__What you should do__. The full set of lines below has to be duplicated exactly, with no picture kept.

__Source material__.
┏━━
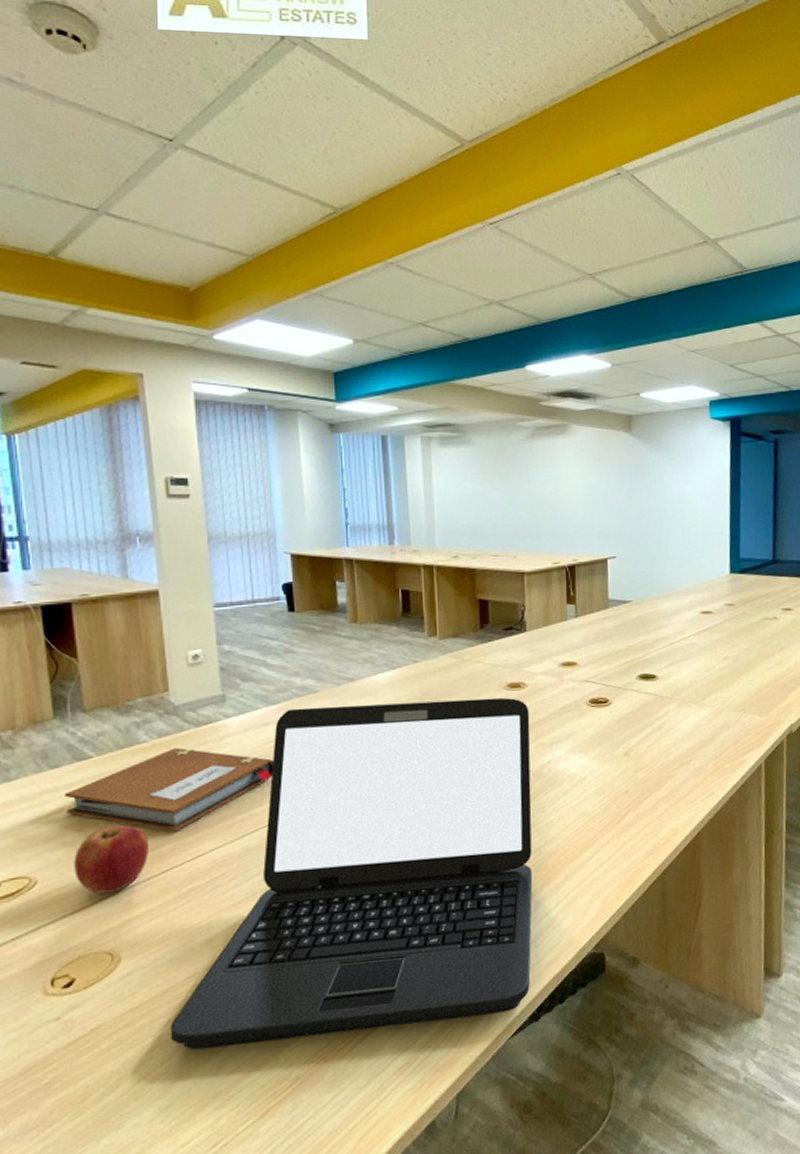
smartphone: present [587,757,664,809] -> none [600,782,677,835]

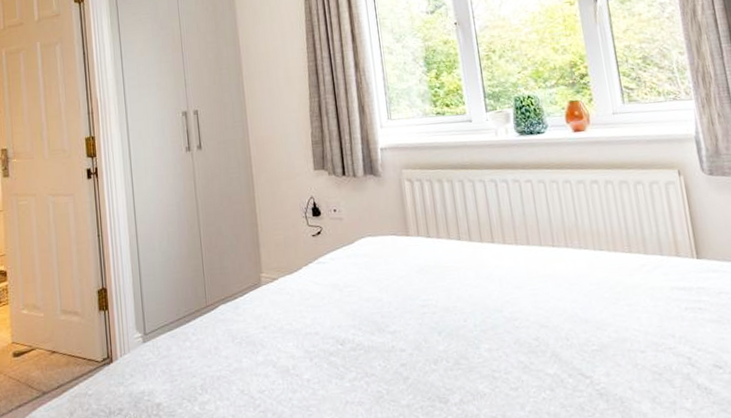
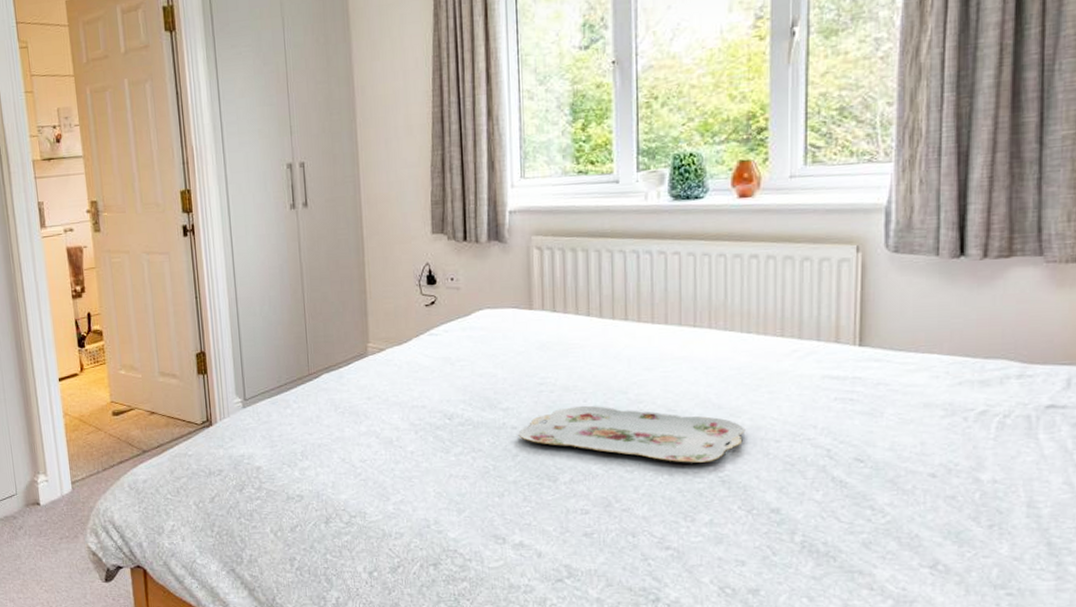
serving tray: none [407,325,613,378] -> present [518,406,746,463]

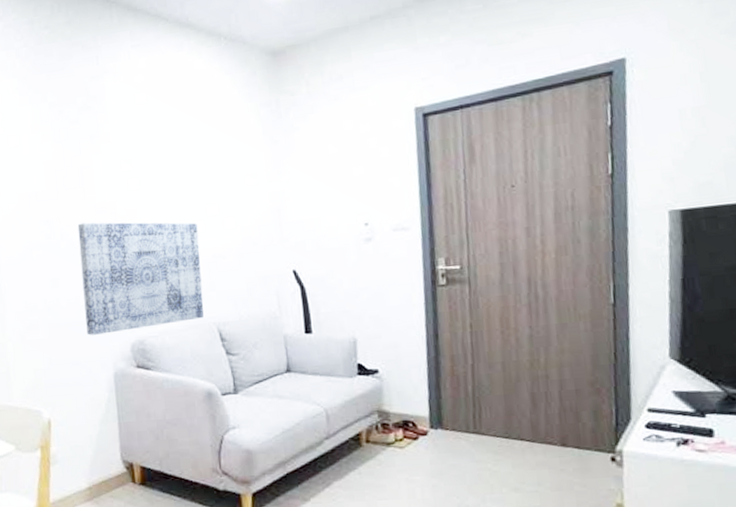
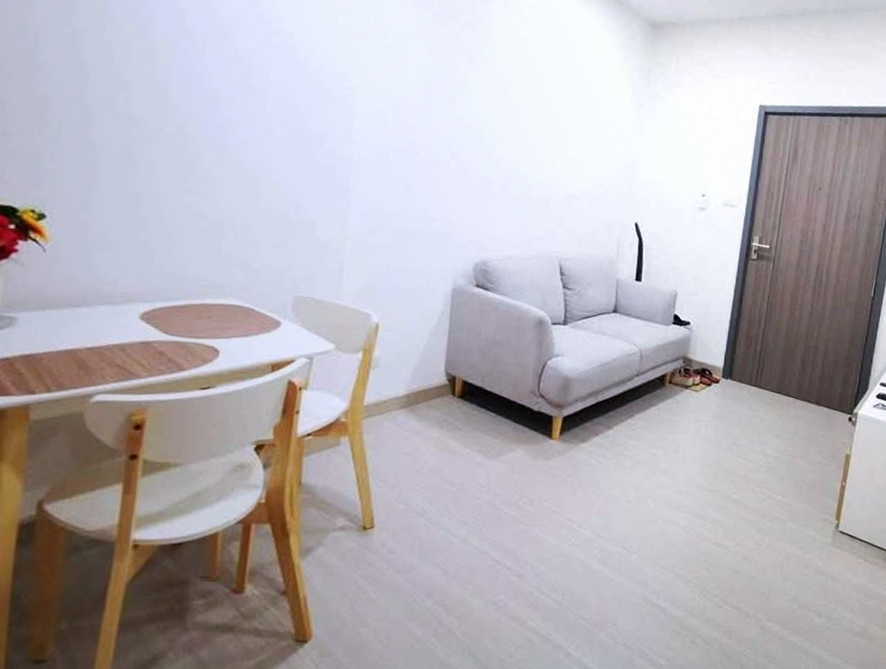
wall art: present [77,222,204,335] -> none [432,137,558,251]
┗━━
__Result of this task__.
smartphone: present [587,757,664,809] -> none [600,782,677,835]

serving tray: none [407,325,613,378] -> present [518,406,746,463]

wall art: present [77,222,204,335] -> none [432,137,558,251]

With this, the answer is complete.